Anti-BAFF-R antibody VAY-736 demonstrates promising preclinical activity in CLL and enhances effectiveness of ibrutinib.

McWilliams EM, Lucas CR, Chen T, Harrington BK, Wasmuth R, Campbell A, Rogers KA, Cheney CM, Mo X, Andritsos LA, Awan FT, Woyach J, Carson WE 3rd, Butchar J, Tridandapani S, Hertlein E, Castro CE, Muthusamy N, Byrd JC
Blood Adv 3 447-460 02/12/2019

Abstract

The Bruton tyrosine kinase inhibitor (BTKi) ibrutinib has transformed chronic lymphocytic leukemia (CLL) therapy but requires continuous administration. These factors have spurred interest in combination treatments. Unlike with chemotherapy, CD20-directed antibody therapy has not improved the outcome of BTKi treatment. Whereas CD20 antigen density on CLL cells decreases during ibrutinib treatment, the B-cell activating factor (BAFF) and its receptor (BAFF-R) remain elevated. Furthermore, BAFF signaling via noncanonical NF-κB remains elevated with BTKi treatment. Blocking BAFF interaction with BAFF-R by using VAY-736, a humanized defucosylated engineered antibody directed against BAFF-R, antagonized BAFF-mediated apoptosis protection and signaling at the population and single-cell levels in CLL cells. Furthermore, VAY-736 showed superior antibody-dependent cellular cytotoxicity compared with CD20- and CD52-directed antibodies used in CLL. VAY-736 exhibited in vivo activity as a monotherapy and, when combined with ibrutinib, produced prolonged survival compared with either therapy alone.
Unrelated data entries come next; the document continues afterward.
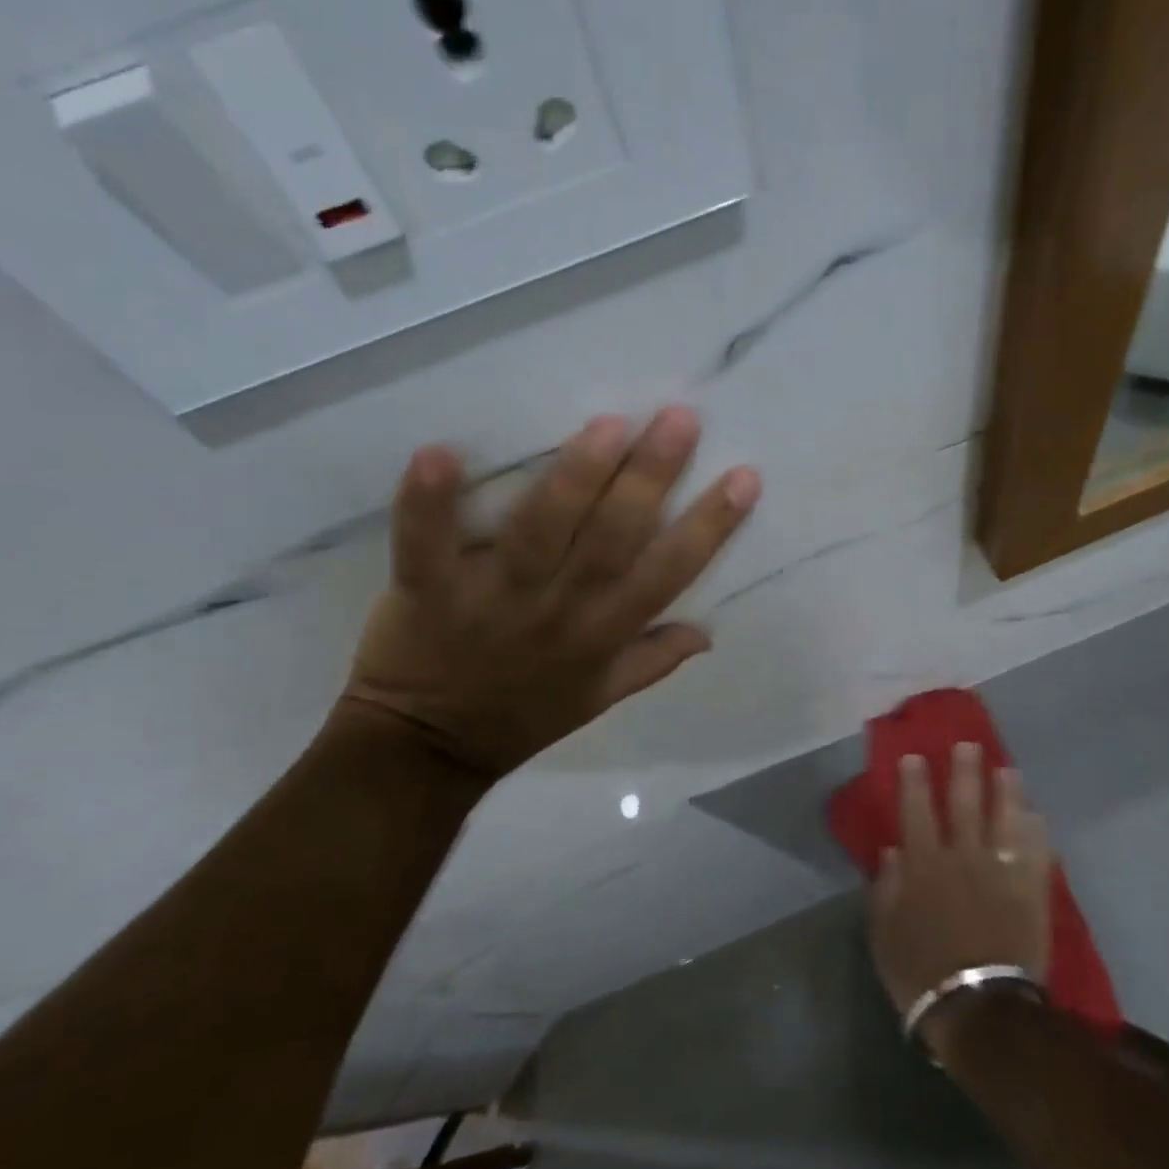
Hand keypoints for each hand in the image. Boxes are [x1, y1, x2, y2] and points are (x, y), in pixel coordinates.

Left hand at [340, 407, 760, 778]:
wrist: (429, 750)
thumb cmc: (523, 716)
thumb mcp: (600, 698)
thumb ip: (654, 660)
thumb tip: (709, 631)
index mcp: (602, 633)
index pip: (668, 574)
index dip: (709, 527)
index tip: (743, 478)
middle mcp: (559, 610)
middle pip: (612, 539)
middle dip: (650, 479)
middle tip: (680, 419)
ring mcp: (493, 599)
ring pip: (541, 533)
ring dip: (574, 480)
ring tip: (607, 426)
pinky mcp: (428, 592)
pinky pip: (425, 546)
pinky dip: (427, 505)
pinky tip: (438, 453)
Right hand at [868, 744, 1051, 1055]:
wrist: (979, 1010)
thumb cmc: (921, 972)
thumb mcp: (884, 933)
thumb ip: (886, 889)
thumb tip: (892, 851)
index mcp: (923, 866)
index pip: (916, 812)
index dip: (915, 782)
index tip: (914, 756)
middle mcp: (961, 859)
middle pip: (964, 806)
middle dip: (965, 773)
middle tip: (969, 745)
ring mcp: (1000, 874)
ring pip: (1004, 821)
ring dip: (1006, 793)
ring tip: (1008, 769)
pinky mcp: (1029, 894)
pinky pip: (1035, 855)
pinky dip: (1036, 833)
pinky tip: (1037, 816)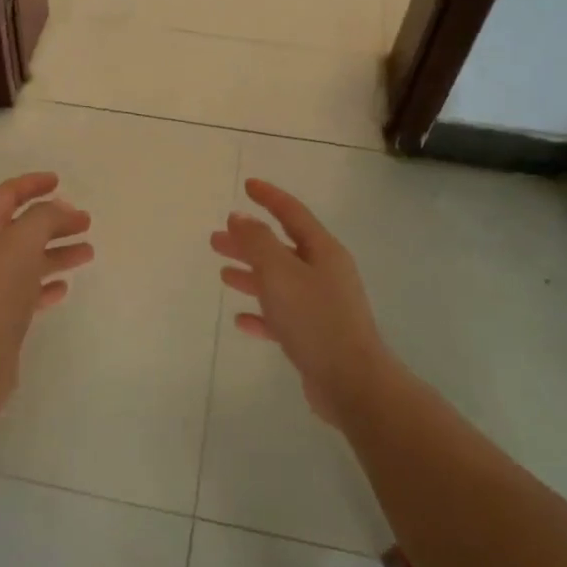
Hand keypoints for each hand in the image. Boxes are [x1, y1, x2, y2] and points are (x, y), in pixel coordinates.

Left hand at [0, 172, 93, 414]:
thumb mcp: (22, 242)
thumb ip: (44, 218)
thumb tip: (60, 209)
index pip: (5, 197)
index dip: (31, 185)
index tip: (59, 180)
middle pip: (22, 228)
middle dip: (53, 220)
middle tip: (85, 221)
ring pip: (29, 260)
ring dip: (57, 252)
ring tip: (88, 252)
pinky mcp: (3, 316)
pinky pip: (29, 292)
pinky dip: (47, 284)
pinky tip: (64, 287)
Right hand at [210, 179, 398, 425]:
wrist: (351, 381)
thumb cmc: (315, 319)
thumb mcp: (280, 273)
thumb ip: (257, 242)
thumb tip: (240, 217)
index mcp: (322, 252)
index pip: (292, 213)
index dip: (269, 197)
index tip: (247, 185)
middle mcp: (324, 274)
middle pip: (281, 248)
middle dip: (249, 241)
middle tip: (216, 238)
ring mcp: (321, 306)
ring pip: (279, 282)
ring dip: (251, 275)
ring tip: (223, 272)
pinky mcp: (314, 336)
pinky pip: (282, 316)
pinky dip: (261, 314)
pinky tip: (241, 319)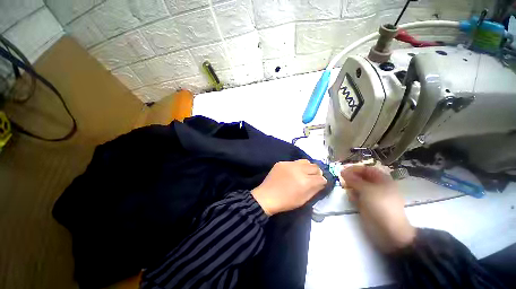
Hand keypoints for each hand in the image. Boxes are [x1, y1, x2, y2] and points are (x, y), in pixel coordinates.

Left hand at [252, 160, 326, 215]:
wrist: (267, 196)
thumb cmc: (286, 202)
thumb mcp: (303, 200)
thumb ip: (314, 190)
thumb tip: (321, 182)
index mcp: (305, 182)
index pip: (321, 178)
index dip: (322, 181)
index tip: (320, 183)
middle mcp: (299, 170)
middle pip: (315, 167)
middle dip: (317, 173)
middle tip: (312, 177)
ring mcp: (289, 164)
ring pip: (305, 161)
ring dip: (307, 167)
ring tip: (303, 173)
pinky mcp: (282, 162)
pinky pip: (294, 162)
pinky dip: (296, 166)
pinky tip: (292, 172)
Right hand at [341, 165, 415, 252]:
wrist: (388, 231)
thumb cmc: (380, 205)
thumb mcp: (366, 189)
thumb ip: (353, 179)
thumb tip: (342, 171)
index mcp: (382, 180)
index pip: (366, 169)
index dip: (355, 168)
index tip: (343, 170)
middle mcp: (377, 187)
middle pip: (361, 178)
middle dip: (351, 178)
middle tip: (342, 180)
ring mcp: (372, 196)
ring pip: (358, 187)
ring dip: (351, 186)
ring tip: (346, 189)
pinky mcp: (367, 205)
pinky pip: (358, 196)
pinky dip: (353, 196)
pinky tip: (351, 199)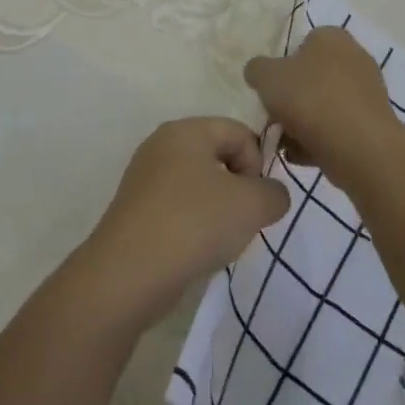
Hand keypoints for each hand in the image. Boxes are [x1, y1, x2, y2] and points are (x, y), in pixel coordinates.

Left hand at [72, 118, 289, 332]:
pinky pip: (179, 209)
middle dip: (239, 188)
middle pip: (218, 157)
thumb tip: (269, 196)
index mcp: (185, 130)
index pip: (239, 132)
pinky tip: (196, 251)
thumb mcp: (253, 204)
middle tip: (243, 220)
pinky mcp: (137, 211)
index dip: (258, 164)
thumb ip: (275, 193)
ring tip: (219, 239)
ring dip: (219, 211)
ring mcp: (144, 179)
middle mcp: (161, 146)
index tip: (256, 198)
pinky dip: (194, 226)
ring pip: (200, 186)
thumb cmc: (195, 223)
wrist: (129, 274)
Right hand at [244, 26, 404, 192]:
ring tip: (285, 143)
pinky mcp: (373, 123)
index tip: (270, 89)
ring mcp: (367, 92)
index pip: (302, 44)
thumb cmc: (309, 99)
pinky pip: (337, 128)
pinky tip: (302, 155)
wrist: (358, 146)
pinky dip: (320, 140)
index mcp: (331, 37)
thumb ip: (257, 69)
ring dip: (302, 123)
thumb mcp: (266, 77)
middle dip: (292, 99)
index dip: (282, 66)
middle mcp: (355, 57)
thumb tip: (259, 72)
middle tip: (275, 118)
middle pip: (312, 77)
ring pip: (323, 105)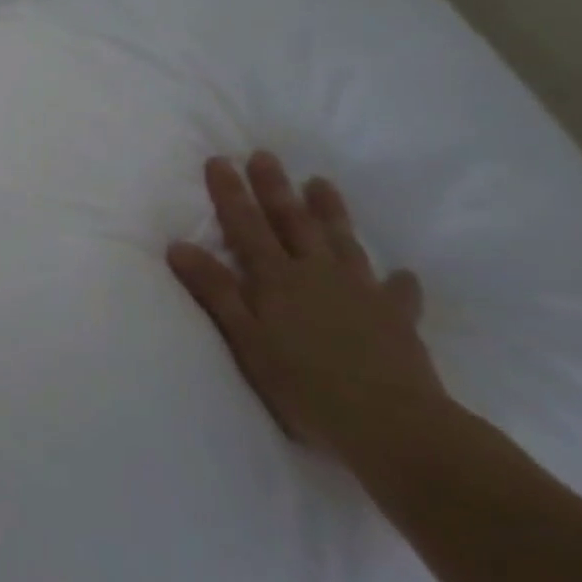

The in vivo activity of VAY-736 is dependent upon immunoreceptor tyrosine-based activation motif (ITAM)-mediated activation of effector cells as shown by using an ITAM-deficient mouse model. Collectively, our findings support targeting the BAFF signaling pathway with VAY-736 to more effectively treat CLL as a single agent and in combination with ibrutinib.